§ **What you need to do**
Please reproduce exactly the lines from the start of the records through the one containing "photomicrograph reveals squamous", and nothing more.

[Items from a data source]

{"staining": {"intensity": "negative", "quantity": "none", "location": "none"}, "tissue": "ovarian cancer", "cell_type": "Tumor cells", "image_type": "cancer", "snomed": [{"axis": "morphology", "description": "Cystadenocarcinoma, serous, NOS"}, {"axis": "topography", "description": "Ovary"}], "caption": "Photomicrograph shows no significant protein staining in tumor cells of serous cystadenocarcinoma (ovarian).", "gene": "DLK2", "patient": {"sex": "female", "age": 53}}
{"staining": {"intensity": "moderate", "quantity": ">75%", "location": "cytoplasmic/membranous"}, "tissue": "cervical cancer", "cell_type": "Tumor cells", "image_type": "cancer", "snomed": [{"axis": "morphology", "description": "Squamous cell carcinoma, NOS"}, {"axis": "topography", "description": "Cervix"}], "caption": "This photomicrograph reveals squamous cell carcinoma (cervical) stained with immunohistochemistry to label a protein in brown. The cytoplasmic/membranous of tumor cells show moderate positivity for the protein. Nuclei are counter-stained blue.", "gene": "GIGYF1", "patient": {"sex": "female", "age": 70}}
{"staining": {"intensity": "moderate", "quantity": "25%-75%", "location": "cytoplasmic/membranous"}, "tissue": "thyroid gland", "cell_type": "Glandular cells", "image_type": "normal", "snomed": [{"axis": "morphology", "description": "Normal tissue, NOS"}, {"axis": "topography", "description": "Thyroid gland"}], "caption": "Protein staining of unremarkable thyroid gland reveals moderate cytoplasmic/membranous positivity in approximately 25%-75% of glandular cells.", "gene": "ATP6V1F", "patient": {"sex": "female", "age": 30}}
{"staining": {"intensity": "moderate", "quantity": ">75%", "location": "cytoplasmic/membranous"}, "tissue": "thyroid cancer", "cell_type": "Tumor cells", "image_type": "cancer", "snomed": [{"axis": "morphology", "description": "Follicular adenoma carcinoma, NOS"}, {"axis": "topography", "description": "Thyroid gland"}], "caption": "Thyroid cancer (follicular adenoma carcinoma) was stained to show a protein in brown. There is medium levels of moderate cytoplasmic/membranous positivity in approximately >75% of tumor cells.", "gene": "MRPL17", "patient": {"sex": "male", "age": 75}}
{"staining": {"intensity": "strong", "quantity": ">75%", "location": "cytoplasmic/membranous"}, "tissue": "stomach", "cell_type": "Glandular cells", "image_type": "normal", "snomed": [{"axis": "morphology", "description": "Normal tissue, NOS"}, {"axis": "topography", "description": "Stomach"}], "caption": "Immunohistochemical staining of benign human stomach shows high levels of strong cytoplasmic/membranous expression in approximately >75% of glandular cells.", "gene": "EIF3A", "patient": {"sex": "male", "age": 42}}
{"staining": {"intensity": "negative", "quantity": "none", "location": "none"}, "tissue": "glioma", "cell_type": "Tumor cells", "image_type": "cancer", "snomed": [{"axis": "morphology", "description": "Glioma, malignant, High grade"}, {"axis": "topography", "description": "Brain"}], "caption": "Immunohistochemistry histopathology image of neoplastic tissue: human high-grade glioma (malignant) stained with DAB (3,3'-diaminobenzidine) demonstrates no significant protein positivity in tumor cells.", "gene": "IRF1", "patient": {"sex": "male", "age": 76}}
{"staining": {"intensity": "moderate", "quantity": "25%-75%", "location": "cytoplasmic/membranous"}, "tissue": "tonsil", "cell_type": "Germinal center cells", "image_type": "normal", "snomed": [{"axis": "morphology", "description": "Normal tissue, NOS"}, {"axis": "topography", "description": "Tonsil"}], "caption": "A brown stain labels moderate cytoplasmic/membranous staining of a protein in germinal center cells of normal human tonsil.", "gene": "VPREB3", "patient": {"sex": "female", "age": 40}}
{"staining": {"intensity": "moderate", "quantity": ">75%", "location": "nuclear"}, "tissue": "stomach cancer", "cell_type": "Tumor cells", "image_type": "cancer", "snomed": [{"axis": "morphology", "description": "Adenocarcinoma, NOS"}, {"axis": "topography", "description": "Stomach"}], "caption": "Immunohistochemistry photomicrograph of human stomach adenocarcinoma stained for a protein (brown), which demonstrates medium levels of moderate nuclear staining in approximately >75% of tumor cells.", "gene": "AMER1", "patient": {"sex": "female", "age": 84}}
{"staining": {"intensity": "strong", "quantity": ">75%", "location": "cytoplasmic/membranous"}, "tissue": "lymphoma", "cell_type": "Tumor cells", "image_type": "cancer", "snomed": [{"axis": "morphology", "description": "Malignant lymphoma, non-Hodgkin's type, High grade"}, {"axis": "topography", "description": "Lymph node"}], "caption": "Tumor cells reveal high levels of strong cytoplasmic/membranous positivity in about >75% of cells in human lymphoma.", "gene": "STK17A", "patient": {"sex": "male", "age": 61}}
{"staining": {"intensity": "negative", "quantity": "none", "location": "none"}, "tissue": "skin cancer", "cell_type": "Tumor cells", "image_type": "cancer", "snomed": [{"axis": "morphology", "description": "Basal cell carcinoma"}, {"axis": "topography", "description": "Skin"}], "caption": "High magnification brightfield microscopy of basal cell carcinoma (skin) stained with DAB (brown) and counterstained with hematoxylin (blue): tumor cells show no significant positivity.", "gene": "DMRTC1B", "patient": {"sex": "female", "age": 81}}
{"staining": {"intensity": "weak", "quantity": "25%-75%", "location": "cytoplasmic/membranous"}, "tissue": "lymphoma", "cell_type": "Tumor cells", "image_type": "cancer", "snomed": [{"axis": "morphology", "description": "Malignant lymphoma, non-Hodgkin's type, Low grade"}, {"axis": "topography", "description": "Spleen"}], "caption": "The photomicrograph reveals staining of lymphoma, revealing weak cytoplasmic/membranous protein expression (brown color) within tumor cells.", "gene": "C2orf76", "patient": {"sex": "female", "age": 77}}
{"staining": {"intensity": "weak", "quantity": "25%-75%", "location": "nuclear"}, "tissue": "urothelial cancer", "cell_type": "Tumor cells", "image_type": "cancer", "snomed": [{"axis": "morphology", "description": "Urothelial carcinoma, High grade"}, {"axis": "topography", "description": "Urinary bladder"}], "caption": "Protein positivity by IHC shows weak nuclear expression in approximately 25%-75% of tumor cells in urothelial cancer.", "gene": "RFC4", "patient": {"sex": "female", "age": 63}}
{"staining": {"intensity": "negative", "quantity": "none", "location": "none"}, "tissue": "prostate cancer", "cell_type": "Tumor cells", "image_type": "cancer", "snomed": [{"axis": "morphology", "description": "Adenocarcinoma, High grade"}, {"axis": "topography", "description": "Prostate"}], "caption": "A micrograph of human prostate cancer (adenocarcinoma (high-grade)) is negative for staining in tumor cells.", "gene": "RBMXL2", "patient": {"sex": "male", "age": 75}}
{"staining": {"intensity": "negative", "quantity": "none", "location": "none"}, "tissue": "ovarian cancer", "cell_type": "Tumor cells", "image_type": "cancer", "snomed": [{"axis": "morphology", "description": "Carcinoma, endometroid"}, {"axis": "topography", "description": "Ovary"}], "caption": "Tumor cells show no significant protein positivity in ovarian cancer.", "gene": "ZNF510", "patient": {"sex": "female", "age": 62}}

§ **Solution for this task**
{"staining": {"intensity": "negative", "quantity": "none", "location": "none"}, "tissue": "ovarian cancer", "cell_type": "Tumor cells", "image_type": "cancer", "snomed": [{"axis": "morphology", "description": "Cystadenocarcinoma, serous, NOS"}, {"axis": "topography", "description": "Ovary"}], "caption": "Photomicrograph shows no significant protein staining in tumor cells of serous cystadenocarcinoma (ovarian).", "gene": "DLK2", "patient": {"sex": "female", "age": 53}}
{"staining": {"intensity": "moderate", "quantity": ">75%", "location": "cytoplasmic/membranous"}, "tissue": "cervical cancer", "cell_type": "Tumor cells", "image_type": "cancer", "snomed": [{"axis": "morphology", "description": "Squamous cell carcinoma, NOS"}, {"axis": "topography", "description": "Cervix"}], "caption": "This photomicrograph reveals squamous cell carcinoma (cervical) stained with immunohistochemistry to label a protein in brown. The cytoplasmic/membranous of tumor cells show moderate positivity for the protein. Nuclei are counter-stained blue.", "gene": "GIGYF1", "patient": {"sex": "female", "age": 70}}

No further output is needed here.